**Data for analysis**
▶
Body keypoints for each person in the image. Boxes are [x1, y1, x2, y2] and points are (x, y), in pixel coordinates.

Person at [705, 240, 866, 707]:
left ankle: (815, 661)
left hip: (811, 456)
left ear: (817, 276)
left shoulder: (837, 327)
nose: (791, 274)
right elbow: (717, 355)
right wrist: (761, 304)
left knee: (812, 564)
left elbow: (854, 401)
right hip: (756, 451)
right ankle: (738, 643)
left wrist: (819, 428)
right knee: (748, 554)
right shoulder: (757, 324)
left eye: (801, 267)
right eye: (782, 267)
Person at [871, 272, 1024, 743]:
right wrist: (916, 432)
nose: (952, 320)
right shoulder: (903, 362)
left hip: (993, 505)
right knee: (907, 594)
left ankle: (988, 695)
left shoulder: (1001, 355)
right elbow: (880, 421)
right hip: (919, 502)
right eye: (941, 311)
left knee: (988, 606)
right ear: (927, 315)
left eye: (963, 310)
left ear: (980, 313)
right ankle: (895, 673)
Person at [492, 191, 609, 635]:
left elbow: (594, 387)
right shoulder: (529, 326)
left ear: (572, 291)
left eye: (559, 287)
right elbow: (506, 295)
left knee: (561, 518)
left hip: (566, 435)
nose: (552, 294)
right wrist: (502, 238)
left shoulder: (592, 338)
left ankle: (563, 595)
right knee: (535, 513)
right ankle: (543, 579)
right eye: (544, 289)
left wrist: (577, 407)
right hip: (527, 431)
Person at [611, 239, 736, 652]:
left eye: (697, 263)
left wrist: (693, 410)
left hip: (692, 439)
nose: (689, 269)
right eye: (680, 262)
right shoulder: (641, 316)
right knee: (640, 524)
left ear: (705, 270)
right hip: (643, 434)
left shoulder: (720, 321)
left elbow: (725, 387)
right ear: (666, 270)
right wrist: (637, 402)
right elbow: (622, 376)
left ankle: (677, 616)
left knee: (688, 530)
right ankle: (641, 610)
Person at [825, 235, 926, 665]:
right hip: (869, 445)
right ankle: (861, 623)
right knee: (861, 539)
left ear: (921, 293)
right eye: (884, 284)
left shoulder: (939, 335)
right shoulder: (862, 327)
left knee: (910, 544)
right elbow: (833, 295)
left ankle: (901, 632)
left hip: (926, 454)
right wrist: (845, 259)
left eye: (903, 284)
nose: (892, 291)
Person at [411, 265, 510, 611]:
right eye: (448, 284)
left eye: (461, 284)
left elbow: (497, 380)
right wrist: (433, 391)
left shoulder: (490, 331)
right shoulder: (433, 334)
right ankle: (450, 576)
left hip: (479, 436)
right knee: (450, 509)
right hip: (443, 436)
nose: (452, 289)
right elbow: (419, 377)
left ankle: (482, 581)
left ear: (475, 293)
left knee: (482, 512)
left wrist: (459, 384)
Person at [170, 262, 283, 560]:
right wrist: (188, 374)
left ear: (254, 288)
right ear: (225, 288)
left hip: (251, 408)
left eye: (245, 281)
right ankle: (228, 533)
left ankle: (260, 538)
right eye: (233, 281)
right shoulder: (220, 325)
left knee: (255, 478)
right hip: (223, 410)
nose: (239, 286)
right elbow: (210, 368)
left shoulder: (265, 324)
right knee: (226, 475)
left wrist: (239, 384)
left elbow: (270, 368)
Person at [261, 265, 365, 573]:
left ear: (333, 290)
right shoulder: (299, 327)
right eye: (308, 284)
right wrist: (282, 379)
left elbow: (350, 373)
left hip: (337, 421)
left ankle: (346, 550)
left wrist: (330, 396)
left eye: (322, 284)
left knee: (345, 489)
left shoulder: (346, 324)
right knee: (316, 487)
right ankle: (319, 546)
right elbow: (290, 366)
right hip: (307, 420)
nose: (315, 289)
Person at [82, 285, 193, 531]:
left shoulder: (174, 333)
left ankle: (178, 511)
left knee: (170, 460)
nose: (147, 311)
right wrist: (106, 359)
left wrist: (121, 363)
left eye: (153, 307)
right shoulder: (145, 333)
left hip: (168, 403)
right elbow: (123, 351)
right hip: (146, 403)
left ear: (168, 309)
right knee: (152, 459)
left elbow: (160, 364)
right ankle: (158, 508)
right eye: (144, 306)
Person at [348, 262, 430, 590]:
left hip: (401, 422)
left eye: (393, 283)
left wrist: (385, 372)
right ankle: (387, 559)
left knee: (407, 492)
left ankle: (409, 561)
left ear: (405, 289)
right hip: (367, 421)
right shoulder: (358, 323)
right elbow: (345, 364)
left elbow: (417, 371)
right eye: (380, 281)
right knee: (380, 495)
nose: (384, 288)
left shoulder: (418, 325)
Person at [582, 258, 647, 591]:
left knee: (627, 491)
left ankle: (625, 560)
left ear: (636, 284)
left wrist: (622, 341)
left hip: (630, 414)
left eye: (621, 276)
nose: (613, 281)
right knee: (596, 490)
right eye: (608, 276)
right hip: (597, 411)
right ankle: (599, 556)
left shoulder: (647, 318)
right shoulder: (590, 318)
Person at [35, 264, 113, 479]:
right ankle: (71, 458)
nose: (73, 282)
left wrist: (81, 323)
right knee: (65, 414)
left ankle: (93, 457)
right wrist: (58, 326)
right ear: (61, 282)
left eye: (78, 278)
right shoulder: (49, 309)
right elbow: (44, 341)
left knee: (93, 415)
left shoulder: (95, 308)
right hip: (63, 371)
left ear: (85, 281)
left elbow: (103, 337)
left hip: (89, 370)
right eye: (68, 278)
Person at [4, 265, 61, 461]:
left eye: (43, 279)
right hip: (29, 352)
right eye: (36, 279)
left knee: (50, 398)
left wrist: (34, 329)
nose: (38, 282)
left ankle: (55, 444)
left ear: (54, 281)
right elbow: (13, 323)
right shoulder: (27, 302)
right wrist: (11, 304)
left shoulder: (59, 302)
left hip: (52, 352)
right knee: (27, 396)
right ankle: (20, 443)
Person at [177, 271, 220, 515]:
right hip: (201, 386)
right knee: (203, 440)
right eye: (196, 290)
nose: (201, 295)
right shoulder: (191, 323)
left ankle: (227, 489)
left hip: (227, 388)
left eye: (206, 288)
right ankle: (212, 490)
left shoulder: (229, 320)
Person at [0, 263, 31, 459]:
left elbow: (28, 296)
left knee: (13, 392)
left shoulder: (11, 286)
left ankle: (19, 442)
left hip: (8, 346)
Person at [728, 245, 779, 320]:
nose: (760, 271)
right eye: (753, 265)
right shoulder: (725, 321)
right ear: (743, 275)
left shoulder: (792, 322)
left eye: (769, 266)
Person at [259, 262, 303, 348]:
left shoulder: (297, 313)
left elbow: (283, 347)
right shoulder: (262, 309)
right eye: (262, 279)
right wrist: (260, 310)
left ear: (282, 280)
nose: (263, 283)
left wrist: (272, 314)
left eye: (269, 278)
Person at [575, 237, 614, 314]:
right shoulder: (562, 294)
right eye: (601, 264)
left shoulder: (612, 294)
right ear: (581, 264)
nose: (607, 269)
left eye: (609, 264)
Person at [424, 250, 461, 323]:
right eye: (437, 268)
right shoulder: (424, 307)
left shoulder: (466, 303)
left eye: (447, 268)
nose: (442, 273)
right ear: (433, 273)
◀
**Brief**
Print exactly the lines above from the one with "left ear: (333, 290)" to the one with "nose: (38, 282)", including both.

**Response area**
left ear: (333, 290)
right shoulder: (299, 327)
right eye: (308, 284)
right wrist: (282, 379)
left elbow: (350, 373)
left hip: (337, 421)
left ankle: (346, 550)
left wrist: (330, 396)
left eye: (322, 284)
left knee: (345, 489)
left shoulder: (346, 324)
right knee: (316, 487)
right ankle: (319, 546)
right elbow: (290, 366)
right hip: (307, 420)
nose: (315, 289)
Person at [82, 285, 193, 531]:
left shoulder: (174, 333)
left ankle: (178, 511)
left knee: (170, 460)
nose: (147, 311)
right wrist: (106, 359)
left wrist: (121, 363)
left eye: (153, 307)
right shoulder: (145, 333)
left hip: (168, 403)
right elbow: (123, 351)
right hip: (146, 403)
left ear: (168, 309)
right knee: (152, 459)
left elbow: (160, 364)
right ankle: (158, 508)
right eye: (144, 306)
Person at [348, 262, 430, 590]:
left hip: (401, 422)
left eye: (393, 283)
left wrist: (385, 372)
right ankle: (387, 559)
left knee: (407, 492)
left ankle: (409, 561)
left ear: (405, 289)
right hip: (367, 421)
right shoulder: (358, 323)
right elbow: (345, 364)
left elbow: (417, 371)
right eye: (380, 281)
right knee: (380, 495)
nose: (384, 288)
left shoulder: (418, 325)
Person at [582, 258, 647, 591]:
left knee: (627, 491)
left ankle: (625, 560)
left ear: (636, 284)
left wrist: (622, 341)
left hip: (630, 414)
left eye: (621, 276)
nose: (613, 281)
right knee: (596, 490)
right eye: (608, 276)
right hip: (597, 411)
right ankle: (599, 556)
left shoulder: (647, 318)
right shoulder: (590, 318)
Person at [35, 264, 113, 479]:
right ankle: (71, 458)
nose: (73, 282)
left wrist: (81, 323)
right knee: (65, 414)
left ankle: (93, 457)
right wrist: (58, 326)
right ear: (61, 282)
left eye: (78, 278)
right shoulder: (49, 309)
right elbow: (44, 341)
left knee: (93, 415)
left shoulder: (95, 308)
right hip: (63, 371)
left ear: (85, 281)
left elbow: (103, 337)
left hip: (89, 370)
right eye: (68, 278)
Person at [4, 265, 61, 461]:
left eye: (43, 279)
right hip: (29, 352)
right eye: (36, 279)
left knee: (50, 398)
left wrist: (34, 329)
nose: (38, 282)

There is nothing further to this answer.